> [WHAT YOU NEED TO DO] Copy the rows below, from their start through the line containing "0: (331, 147)", word for word. Leave out the pictures.

Rows from a dataset:

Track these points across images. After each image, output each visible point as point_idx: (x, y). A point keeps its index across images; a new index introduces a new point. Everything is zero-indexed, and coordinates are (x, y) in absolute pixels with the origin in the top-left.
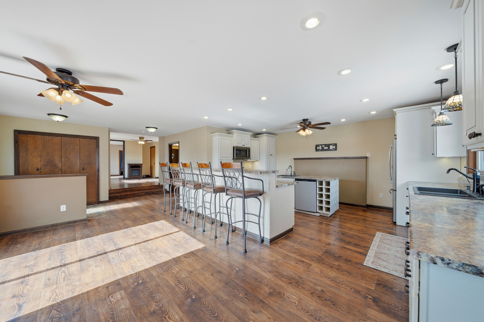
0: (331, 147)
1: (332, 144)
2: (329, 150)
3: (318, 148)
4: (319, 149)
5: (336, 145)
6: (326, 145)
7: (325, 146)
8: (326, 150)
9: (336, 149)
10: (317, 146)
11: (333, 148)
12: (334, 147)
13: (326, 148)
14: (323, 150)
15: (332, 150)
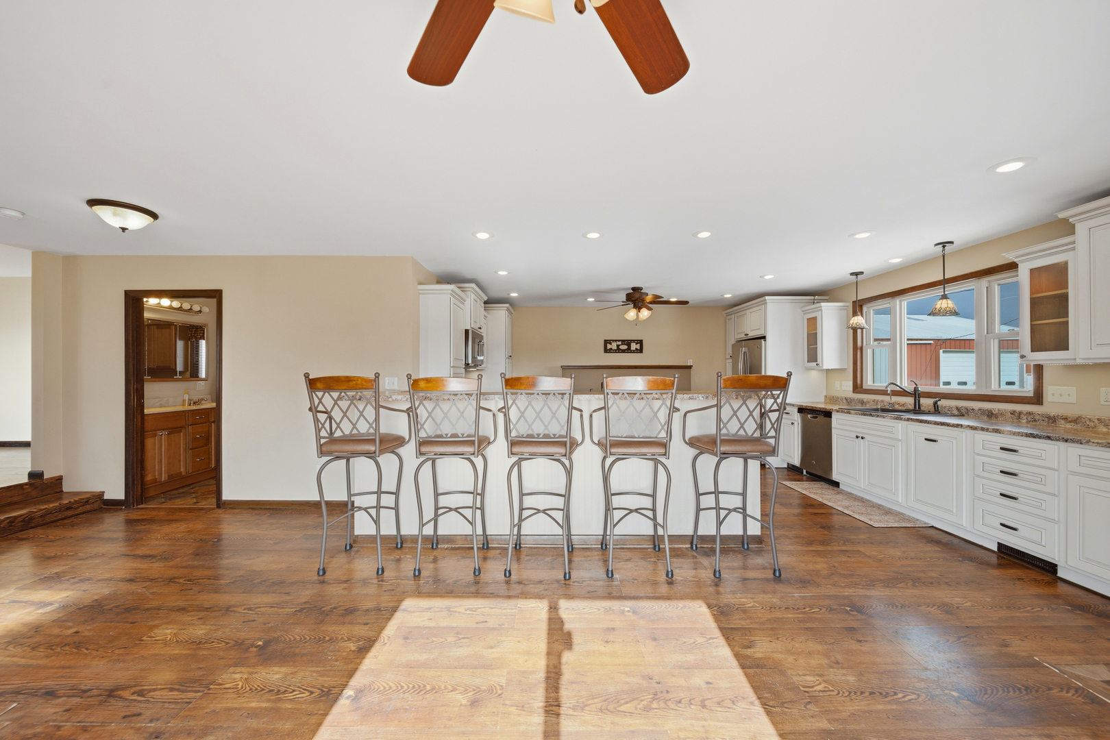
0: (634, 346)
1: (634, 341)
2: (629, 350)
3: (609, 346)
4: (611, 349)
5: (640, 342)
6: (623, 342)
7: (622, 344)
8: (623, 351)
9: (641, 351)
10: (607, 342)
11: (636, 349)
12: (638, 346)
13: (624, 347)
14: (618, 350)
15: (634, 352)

> [REPLY]
Track these points across images. After each image, output each visible point as point_idx: (x, y). A point keeps its index across images; a new index introduces a new point. Everything is zero-indexed, and coordinates are (x, y) in absolute pixels with the origin in the top-left.
0: (331, 147)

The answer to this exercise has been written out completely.